Individual goals play an important role at Threadless. “We are vocal about achieving individual goals such as units picked per day and error rates,” Schaefer says. “Seeing is believing, so giving workers more knowledge about how they are performing helps immensely with improving the flow of orders that are being shipped out on a daily basis.”

Curran says the company’s seasonal staff has been excellent. “We like to interview our temps individually before we bring them on, but we also have a temp agency we use as a backup that we didn’t have going into last year. Having that backup is important when we need help on the fly.”

Last year Threadless received a huge amount of orders on Black Friday, “but we didn’t have the staff to run more than one shift that day and over the weekend,” Curran says. “This year we are planning on running multiple shifts starting Black Friday and through the weekend to make sure we stay on top of the rush. Refill is important. Nothing slows down fulfillment more than stockouts, so make sure you have a good refill system in place that can keep up with the extra volume going out the door.”

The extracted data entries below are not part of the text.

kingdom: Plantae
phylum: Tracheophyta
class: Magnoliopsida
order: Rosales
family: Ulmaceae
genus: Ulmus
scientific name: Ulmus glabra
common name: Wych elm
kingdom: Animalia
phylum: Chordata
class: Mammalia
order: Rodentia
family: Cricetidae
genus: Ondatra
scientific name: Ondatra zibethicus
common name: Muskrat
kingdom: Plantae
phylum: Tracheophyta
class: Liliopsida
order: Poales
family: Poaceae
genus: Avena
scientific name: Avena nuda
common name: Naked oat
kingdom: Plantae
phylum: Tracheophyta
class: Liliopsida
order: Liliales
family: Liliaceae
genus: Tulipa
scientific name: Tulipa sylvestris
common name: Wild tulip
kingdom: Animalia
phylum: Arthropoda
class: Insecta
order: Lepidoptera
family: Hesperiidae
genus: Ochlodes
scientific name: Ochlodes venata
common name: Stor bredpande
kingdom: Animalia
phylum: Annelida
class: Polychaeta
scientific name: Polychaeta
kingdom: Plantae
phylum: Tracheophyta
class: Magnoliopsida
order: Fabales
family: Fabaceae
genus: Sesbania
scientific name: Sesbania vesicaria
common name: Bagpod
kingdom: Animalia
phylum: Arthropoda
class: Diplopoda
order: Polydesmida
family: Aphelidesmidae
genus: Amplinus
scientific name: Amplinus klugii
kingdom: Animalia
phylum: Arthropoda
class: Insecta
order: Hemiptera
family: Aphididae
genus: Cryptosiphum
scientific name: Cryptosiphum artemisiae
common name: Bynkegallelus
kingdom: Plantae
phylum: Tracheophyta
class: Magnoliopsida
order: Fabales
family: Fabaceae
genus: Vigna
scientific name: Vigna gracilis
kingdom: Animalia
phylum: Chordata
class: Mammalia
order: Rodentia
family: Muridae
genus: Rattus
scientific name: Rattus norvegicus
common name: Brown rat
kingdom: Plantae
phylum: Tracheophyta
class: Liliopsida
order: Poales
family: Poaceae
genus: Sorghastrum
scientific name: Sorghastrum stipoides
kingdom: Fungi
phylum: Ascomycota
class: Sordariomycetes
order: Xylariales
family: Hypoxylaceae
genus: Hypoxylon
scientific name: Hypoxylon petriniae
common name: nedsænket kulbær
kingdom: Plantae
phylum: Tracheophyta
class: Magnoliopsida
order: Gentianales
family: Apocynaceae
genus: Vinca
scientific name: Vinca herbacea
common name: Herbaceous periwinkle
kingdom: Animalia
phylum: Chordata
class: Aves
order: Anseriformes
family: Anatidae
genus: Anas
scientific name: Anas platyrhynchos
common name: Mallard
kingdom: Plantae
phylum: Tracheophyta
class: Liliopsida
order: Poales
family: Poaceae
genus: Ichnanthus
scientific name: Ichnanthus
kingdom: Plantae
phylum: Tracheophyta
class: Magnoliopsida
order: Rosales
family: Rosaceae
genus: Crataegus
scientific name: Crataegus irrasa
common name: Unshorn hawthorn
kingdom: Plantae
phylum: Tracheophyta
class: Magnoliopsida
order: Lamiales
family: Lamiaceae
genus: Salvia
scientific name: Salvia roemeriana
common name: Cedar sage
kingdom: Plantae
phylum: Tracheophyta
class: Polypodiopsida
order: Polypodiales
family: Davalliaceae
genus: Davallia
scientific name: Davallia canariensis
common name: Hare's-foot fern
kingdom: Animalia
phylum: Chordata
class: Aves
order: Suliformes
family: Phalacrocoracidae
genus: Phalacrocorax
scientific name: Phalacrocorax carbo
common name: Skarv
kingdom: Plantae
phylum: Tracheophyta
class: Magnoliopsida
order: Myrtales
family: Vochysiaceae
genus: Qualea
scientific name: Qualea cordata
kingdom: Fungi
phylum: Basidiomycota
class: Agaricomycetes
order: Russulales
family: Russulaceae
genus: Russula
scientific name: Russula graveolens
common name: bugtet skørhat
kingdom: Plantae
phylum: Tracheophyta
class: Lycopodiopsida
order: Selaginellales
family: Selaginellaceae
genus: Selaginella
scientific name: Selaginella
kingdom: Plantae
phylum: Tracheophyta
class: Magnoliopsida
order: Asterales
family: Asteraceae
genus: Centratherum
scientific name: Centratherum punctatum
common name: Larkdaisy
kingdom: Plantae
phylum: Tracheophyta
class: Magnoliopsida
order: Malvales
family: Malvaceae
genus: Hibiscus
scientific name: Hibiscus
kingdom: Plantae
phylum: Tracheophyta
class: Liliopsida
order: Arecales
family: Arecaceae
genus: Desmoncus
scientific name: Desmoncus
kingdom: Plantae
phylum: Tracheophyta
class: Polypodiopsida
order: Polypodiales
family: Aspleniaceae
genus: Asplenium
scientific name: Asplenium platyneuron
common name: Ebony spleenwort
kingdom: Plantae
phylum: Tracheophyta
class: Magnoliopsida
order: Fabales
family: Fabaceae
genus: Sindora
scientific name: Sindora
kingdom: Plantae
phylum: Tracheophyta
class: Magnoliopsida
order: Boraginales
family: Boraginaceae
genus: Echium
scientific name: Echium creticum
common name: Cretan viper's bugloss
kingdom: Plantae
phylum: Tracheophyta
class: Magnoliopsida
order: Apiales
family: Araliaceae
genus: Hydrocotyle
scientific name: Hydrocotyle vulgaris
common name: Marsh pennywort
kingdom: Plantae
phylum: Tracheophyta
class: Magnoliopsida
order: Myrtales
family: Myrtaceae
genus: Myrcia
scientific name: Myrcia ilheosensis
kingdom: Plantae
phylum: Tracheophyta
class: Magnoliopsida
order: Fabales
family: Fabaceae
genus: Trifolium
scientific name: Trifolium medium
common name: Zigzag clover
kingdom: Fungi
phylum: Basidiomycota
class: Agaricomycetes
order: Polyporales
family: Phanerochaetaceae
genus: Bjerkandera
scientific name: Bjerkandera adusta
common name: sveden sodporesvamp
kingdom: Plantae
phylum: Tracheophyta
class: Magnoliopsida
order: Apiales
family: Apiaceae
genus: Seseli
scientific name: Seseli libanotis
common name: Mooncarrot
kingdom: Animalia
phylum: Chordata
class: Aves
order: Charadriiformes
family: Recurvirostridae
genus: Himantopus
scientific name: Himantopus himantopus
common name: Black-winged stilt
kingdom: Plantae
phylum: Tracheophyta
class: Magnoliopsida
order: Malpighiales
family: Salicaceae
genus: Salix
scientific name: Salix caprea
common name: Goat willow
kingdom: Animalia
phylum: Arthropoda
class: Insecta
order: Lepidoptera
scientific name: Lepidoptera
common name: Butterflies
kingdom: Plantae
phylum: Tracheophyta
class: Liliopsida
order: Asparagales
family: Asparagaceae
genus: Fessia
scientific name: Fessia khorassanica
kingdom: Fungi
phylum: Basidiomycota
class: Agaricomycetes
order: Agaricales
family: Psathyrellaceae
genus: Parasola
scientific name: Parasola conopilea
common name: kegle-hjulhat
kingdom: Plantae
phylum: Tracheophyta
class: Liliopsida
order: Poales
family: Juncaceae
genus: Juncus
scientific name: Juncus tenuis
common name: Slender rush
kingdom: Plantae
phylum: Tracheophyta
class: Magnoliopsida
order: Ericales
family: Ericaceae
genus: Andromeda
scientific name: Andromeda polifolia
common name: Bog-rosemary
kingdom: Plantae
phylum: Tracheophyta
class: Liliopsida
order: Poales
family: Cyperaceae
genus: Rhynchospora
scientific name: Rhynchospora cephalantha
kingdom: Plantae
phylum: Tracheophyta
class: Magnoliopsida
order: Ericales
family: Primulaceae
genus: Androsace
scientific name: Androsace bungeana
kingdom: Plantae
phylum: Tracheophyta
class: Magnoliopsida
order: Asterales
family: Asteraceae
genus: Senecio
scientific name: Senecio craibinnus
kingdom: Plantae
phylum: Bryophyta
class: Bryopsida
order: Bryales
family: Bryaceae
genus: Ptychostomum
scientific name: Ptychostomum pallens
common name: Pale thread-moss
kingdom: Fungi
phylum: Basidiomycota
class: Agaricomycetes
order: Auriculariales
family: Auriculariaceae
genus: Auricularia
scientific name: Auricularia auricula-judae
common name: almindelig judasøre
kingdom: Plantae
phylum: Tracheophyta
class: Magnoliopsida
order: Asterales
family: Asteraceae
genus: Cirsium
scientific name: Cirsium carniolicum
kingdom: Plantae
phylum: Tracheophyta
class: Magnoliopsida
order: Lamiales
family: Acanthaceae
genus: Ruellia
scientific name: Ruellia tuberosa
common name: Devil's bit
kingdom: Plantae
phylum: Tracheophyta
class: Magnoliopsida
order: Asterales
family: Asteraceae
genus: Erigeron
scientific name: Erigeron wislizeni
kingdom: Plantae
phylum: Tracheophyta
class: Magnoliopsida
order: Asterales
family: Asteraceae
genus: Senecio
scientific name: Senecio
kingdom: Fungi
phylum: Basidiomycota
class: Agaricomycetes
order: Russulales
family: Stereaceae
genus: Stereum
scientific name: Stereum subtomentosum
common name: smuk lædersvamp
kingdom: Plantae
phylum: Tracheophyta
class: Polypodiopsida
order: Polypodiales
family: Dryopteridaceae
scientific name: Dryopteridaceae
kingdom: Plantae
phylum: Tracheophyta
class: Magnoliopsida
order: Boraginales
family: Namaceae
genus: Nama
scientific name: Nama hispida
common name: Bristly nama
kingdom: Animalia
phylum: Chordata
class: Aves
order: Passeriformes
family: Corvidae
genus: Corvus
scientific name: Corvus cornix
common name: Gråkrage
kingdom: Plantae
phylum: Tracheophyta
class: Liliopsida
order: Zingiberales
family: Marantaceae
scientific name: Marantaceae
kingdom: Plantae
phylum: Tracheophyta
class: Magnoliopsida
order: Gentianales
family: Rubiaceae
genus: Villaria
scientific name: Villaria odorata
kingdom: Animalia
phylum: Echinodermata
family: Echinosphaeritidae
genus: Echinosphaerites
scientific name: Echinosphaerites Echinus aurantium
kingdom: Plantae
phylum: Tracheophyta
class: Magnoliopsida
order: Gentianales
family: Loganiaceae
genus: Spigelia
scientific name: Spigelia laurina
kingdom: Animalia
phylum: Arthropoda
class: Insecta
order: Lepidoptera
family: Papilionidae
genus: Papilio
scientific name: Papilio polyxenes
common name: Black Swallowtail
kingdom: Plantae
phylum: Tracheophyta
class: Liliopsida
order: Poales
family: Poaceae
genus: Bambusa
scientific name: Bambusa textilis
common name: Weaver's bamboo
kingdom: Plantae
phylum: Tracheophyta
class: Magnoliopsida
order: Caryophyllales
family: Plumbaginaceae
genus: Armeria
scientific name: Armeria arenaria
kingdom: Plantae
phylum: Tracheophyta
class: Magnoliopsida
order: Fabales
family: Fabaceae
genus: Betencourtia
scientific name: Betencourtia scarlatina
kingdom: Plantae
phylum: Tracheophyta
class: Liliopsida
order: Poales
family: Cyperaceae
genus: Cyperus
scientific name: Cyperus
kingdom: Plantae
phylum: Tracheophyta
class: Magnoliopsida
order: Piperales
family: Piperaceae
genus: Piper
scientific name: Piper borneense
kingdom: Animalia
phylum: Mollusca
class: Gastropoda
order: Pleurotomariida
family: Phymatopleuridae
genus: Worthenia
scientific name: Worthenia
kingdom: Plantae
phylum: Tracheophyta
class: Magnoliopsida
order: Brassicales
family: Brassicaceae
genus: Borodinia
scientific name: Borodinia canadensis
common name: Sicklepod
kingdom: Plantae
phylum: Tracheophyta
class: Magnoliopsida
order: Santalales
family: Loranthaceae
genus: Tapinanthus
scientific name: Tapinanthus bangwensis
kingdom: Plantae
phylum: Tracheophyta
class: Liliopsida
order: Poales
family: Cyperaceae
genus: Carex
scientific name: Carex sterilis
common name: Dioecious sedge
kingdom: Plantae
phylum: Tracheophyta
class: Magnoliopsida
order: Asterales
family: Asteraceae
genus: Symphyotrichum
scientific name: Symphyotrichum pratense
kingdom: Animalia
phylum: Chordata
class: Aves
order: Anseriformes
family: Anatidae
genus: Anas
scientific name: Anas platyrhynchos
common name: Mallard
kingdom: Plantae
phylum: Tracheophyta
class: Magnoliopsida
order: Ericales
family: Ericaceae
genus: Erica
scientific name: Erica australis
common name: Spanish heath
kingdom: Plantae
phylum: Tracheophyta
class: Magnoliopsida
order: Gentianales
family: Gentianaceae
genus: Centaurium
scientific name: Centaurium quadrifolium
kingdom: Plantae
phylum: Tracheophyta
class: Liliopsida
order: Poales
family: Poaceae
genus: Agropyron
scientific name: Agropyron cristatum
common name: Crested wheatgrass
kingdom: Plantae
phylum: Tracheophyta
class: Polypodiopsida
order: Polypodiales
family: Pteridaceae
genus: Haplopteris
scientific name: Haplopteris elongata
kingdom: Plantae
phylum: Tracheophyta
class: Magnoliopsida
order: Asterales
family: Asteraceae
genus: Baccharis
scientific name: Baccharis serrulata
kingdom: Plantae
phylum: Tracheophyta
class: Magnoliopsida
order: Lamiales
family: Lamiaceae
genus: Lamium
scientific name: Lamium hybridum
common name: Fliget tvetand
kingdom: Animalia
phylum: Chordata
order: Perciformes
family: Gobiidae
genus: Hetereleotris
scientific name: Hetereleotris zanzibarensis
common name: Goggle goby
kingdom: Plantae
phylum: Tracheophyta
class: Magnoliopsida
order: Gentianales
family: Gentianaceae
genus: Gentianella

Since Threadless is an online community, Schaefer says, “we truly care about each and every customer so we want them to receive their products as accurately and quickly as possible in order for everyone to be happy when Christmas morning rolls around.”

This is more challenging for international orders, which is over half of the business, “but we do a pretty excellent job of meeting the cutoff date. Our goal is to stay within 24 hours from when any order is placed, but I always shoot a little higher and say 16.”

Keeping temporary workers around for the duration of holiday period is always a challenge. “This is five to six straight weeks of constantly picking and packing mass amounts of orders so keeping these workers focused and motivated gets more challenging each day,” Schaefer says.

Curran says incentives such as offering free T-shirts have been helpful in retaining seasonal help.

Stress is another hurdle, which Schaefer compares to the playoffs for the warehouse.

“All of our workers know how important holiday time is and this is the time to shine and make a name for yourself,” he says. “But with this kind of pressure it will also create some stressful periods. Not getting completely overwhelmed and keeping stress levels low will ultimately create a better and more efficient work environment. Stress always trickles down from the top of the chain so it’s up to us, as managers, to lead by example and keep the environment in the warehouse enjoyable.”

Curran says getting employee feedback regarding how the holiday season can be better is crucial.

Despite moving into a much larger warehouse last year, Threadless still needs to be creative with space during the holiday season because “we receive three to four times as much product for holiday as we normally do so finding a place to put new products on the shelves and store the others in back stock will be another challenge.”

There has to be communication in advance of the holidays, Curran adds. “Bring in all your reps from third parties you work closely with to see who they are planning for holiday and how you can work as a team to make sure things run smoothly.”